苦しんでいます。私もかつて経験したことがあります。
会う人、会う人に尋ねてみました。「生きる意味ってなんですか?」
苦しんでいな人、人生を楽しんでいる人、自分の生き方に満足している人の答えは、「人生に意味なんかない」でした。
当時の私は、その答えを聞いて、なんだか恐い感じがしました。「意味がないなんて言わないでよー」といった感じです。
私はこれを「人生に意味がないと生きていけない病」と名付けました。
自分の存在にかかわるトラウマ(交流分析では《存在してはいけない》禁止令と言ったりします)や、愛着不安定などの深層心理によって、自分の存在が否定されていると、生きることが辛くなります。それを補うために、「生きる意味」が必要になってくるのです。
これは、「自己実現欲求」に似ていますが、実は違います。
「生きた証を残したい」とか「自己実現したい」ではなくて、「意味がないなら生きてはいけない」というルールのようなものが深層心理に刻まれているのです。
その場合、「生きる意味」を見つけることで楽になることはありません。その意味がないと生きていけないので、楽しくてやっているわけではありません。本当にやりたいことが判らず、やるべきことを頑張ります。ただ楽しむことができません。それも生き方ですが。
「生きる意味があるよ」セミナーは永久リピート客を得ることができるわけです。(このテーマに限ったことではないですが、欠けているものの代わりを提供すると、根本が解決しないのでビジネスにはなりやすいです。しかし、根本解決を求めるニーズは満たしません)

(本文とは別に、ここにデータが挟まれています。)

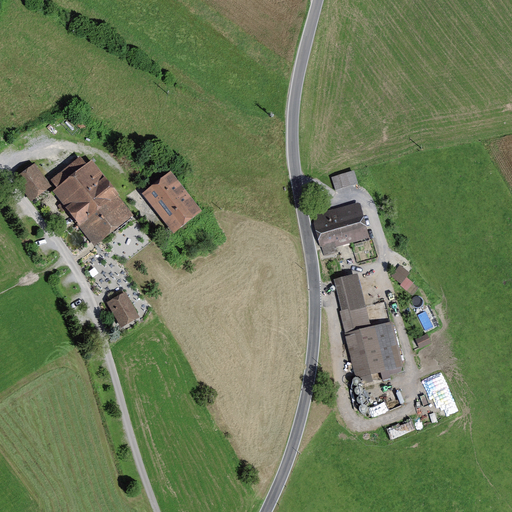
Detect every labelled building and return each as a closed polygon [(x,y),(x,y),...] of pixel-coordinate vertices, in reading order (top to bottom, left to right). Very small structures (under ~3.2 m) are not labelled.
[(63,188),(101,237),(128,215),(114,197),(116,195),(92,165),(63,188)] [(19,179),(32,196),(45,186),(33,169),(19,179)] [(143,186),(176,228),(194,213),(168,179),(172,176),(166,169),(143,186)] [(332,178),(336,190),(356,184),(353,172),(332,178)] [(318,225),(324,244),(363,234),(355,205),(334,211),(337,221),(318,225)] [(415,283),(408,276),(411,274),(402,264),(392,273),(407,290),(415,283)] [(353,278),(336,282),(343,312),(343,313),(360,308),(353,278)] [(113,305),(122,322),(134,316),(124,299),(113,305)] [(371,331),(366,332),(360,308),(343,313),(343,312),(341,313),(346,336),(349,335),(359,375),(401,364),(391,325),(371,330),(371,331)] [(420,407),(427,426),(460,413),(443,370),(419,380),(429,404),(420,407)]
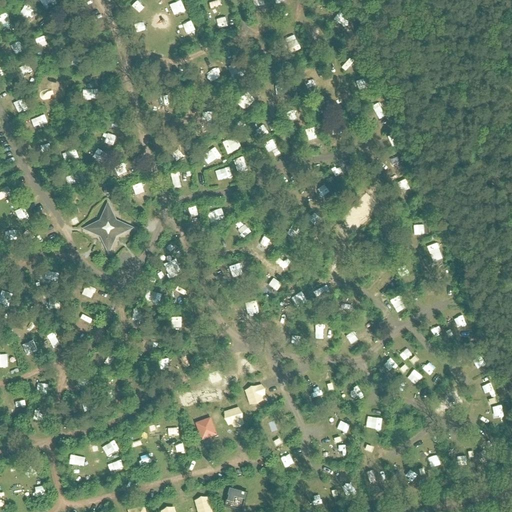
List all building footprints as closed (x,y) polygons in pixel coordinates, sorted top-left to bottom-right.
[(17,38),(19,47),(28,45),(26,36),(17,38)] [(68,93),(74,88),(70,84),(64,89),(68,93)] [(273,111),(275,120),(287,117),(285,108),(273,111)] [(231,134),(241,131),(238,122),(228,126),(231,134)] [(291,139),(299,135),(293,125),(286,130),(291,139)] [(97,147),(102,132),(90,128),(86,143),(97,147)] [(49,162),(59,159),(55,147),(46,149),(49,162)] [(320,160),(322,169),(330,167),(328,158),(320,160)] [(66,184),(66,171),(51,171),(51,184),(66,184)] [(87,227),(87,232),(101,238),(106,250),(111,250),(117,237),(129,232),(129,226),(117,221),(110,207),(106,207),(100,221),(87,227)] [(171,218),(180,218),(180,208),(171,209),(171,218)] [(148,271),(150,270),(152,275),(160,272),(155,259),(145,262),(148,271)] [(5,342),(10,353),(18,349),(13,338),(5,342)] [(423,395),(432,400),(438,390),(429,385),(423,395)] [(15,417),(22,418),(23,411),(16,409),(15,417)] [(211,432),(213,437),(216,435),(210,419),(196,424),(200,436),(211,432)] [(310,455),(320,459),(322,453),(312,450),(310,455)] [(226,506),(241,510),(244,498),(245,499),(246,494),(230,489),(228,494),(229,494),(226,506)]
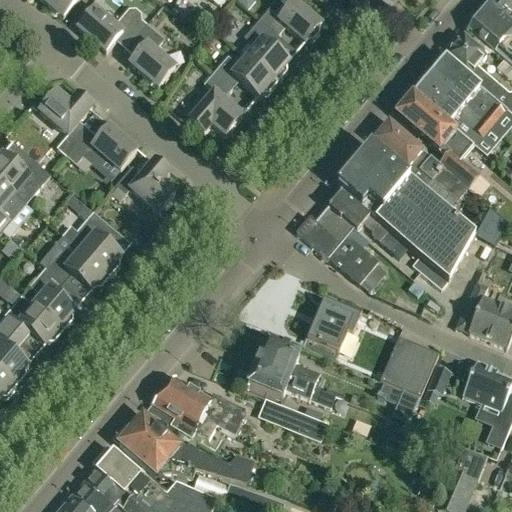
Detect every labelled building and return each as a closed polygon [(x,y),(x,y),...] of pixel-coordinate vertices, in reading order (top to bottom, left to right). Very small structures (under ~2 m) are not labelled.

「意味がなくても生きていい」を手に入れると別世界です。自分に対してそれができると、他者の存在にも寛容になります。人を裁いたり、評価したりすることなく、ただその人の存在を愛することもできるようになっていきます。
心理セラピーでは、わりと短期間に結果がでるテーマです。
ただし、似て非なる「意味がなくてもいい」はとても危険ですのでご注意を。